- _TASK GOAL_
Examine each line of the data, and copy the ones containing "degrees".

- _DATA TO USE_
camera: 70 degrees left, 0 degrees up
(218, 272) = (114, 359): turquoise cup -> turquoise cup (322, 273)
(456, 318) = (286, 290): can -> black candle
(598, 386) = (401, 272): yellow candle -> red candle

--

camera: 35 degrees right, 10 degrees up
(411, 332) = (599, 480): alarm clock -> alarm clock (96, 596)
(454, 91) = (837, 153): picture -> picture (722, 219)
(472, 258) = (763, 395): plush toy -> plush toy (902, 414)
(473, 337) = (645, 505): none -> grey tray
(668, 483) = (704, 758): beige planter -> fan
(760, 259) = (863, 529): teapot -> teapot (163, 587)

...

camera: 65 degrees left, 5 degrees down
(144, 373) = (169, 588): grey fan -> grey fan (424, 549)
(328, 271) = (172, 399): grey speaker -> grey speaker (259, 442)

- _RESPONSE TO THIS TASK_
camera: 70 degrees left, 0 degrees up
camera: 35 degrees right, 10 degrees up
camera: 65 degrees left, 5 degrees down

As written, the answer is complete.